• [TASK TO COMPLETE]: Your answer should consist only of the lines from the line containing "framed print: none [210,288,255,336]" through the last line below, each repeated exactly.

• [MATERIAL FOR THE TASK]:
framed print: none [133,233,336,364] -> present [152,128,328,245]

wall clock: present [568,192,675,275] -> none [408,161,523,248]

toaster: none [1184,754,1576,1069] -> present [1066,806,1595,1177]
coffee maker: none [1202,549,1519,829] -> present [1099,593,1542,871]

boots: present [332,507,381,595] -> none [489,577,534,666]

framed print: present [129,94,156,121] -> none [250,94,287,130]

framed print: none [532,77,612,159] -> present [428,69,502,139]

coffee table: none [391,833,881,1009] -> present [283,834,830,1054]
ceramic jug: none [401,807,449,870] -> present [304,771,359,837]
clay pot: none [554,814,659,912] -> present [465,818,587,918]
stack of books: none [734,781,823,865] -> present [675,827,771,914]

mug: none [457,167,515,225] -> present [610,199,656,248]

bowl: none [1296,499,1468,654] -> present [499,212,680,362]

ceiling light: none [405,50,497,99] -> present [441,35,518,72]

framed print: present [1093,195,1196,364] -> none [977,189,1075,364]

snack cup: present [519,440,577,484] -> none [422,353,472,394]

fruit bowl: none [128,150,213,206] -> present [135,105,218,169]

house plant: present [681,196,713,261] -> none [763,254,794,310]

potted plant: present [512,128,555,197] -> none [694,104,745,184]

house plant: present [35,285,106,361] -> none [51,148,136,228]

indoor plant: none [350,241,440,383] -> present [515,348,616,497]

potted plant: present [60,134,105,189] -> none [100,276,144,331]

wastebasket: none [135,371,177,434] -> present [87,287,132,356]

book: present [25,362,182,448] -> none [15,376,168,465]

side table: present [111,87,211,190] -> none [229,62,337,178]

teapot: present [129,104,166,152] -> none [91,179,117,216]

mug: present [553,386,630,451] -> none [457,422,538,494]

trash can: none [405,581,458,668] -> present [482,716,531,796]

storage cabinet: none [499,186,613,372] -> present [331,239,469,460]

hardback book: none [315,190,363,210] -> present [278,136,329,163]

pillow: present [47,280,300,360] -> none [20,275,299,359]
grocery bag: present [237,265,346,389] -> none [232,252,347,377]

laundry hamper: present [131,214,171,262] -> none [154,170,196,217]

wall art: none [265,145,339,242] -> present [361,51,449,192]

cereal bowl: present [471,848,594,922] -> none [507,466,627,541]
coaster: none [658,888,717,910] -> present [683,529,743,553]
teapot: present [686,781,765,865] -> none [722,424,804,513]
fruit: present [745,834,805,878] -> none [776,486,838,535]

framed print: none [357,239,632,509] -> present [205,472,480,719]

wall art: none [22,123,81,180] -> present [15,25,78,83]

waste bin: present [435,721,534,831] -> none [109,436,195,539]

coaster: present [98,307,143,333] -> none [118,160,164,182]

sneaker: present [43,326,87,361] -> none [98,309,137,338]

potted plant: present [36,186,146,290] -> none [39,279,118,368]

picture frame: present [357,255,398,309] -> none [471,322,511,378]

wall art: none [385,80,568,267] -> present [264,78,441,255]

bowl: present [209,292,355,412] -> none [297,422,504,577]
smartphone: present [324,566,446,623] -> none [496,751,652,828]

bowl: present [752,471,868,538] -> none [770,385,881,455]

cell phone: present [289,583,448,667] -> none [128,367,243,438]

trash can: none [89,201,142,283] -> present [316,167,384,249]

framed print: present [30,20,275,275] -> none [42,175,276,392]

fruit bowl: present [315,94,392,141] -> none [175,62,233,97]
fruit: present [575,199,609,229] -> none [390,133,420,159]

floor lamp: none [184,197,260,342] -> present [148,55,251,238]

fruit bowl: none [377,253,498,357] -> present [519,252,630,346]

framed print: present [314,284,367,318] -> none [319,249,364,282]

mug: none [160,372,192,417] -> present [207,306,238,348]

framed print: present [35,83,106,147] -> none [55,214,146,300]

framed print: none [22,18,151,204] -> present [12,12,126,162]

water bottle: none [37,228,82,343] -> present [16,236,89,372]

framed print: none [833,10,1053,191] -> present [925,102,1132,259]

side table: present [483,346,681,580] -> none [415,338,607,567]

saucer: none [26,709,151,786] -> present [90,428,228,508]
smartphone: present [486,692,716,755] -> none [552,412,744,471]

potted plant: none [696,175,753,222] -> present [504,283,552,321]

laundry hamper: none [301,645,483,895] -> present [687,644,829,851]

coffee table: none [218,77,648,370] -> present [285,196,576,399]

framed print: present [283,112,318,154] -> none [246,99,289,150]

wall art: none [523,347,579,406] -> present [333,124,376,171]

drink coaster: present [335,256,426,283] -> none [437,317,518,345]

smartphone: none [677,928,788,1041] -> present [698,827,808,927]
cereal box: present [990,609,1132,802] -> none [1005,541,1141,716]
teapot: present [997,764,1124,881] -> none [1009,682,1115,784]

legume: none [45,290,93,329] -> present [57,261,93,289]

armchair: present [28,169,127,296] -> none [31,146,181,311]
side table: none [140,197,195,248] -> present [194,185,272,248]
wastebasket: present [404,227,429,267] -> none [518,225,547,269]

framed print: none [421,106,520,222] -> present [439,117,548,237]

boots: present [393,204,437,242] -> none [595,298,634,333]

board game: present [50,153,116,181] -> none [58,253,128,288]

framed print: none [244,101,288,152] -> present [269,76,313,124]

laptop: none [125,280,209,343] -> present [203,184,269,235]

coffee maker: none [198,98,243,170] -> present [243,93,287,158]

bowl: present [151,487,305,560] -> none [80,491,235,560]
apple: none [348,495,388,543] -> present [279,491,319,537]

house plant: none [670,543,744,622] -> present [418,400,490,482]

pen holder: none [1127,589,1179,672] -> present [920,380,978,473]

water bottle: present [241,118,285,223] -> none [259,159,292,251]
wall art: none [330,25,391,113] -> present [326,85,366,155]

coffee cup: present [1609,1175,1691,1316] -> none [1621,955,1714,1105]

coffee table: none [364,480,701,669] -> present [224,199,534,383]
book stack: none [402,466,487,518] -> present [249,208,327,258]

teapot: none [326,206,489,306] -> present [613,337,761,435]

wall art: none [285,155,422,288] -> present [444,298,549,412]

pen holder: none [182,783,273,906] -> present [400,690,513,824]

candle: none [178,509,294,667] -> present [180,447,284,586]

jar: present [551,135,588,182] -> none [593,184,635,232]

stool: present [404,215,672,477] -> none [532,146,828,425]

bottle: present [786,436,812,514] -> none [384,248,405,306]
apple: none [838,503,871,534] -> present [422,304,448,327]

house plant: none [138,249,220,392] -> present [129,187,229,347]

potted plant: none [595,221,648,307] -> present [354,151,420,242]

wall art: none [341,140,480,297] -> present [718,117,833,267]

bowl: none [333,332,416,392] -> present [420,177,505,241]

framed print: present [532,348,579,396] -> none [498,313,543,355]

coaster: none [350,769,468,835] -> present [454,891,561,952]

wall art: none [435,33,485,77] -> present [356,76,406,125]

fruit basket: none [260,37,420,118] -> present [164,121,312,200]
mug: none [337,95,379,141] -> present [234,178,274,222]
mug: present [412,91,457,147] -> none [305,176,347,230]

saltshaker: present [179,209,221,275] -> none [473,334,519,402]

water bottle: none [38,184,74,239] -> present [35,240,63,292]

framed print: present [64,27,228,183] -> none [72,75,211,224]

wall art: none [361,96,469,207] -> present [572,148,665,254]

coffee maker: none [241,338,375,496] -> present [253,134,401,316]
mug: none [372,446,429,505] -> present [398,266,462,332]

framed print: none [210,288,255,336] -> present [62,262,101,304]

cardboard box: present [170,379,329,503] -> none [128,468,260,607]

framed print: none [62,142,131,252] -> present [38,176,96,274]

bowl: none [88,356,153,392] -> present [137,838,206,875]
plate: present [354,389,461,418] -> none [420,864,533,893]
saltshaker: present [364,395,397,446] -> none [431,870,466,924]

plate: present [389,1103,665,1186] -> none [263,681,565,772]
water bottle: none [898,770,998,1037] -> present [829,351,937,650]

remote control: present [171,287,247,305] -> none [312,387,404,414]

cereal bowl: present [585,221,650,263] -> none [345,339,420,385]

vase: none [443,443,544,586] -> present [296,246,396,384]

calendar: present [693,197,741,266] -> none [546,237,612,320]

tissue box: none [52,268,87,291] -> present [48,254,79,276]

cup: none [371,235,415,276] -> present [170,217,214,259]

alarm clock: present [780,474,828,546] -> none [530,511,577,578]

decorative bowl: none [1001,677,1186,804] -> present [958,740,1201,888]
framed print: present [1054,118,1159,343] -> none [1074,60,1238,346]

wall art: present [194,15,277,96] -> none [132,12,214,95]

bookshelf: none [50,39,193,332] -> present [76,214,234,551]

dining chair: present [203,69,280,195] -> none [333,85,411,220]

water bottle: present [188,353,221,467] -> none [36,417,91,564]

• [TASK ANSWER]:
framed print: none [210,288,255,336] -> present [62,262,101,304]

cardboard box: present [170,379,329,503] -> none [128,468,260,607]

framed print: none [62,142,131,252] -> present [38,176,96,274]

bowl: none [88,356,153,392] -> present [137,838,206,875]
plate: present [354,389,461,418] -> none [420,864,533,893]
saltshaker: present [364,395,397,446] -> none [431,870,466,924]

plate: present [389,1103,665,1186] -> none [263,681,565,772]
water bottle: none [898,770,998,1037] -> present [829,351,937,650]

remote control: present [171,287,247,305] -> none [312,387,404,414]

cereal bowl: present [585,221,650,263] -> none [345,339,420,385]

vase: none [443,443,544,586] -> present [296,246,396,384]

calendar: present [693,197,741,266] -> none [546,237,612,320]

tissue box: none [52,268,87,291] -> present [48,254,79,276]

cup: none [371,235,415,276] -> present [170,217,214,259]

alarm clock: present [780,474,828,546] -> none [530,511,577,578]

decorative bowl: none [1001,677,1186,804] -> present [958,740,1201,888]
framed print: present [1054,118,1159,343] -> none [1074,60,1238,346]

wall art: present [194,15,277,96] -> none [132,12,214,95]

bookshelf: none [50,39,193,332] -> present [76,214,234,551]

dining chair: present [203,69,280,195] -> none [333,85,411,220]

water bottle: present [188,353,221,467] -> none [36,417,91,564]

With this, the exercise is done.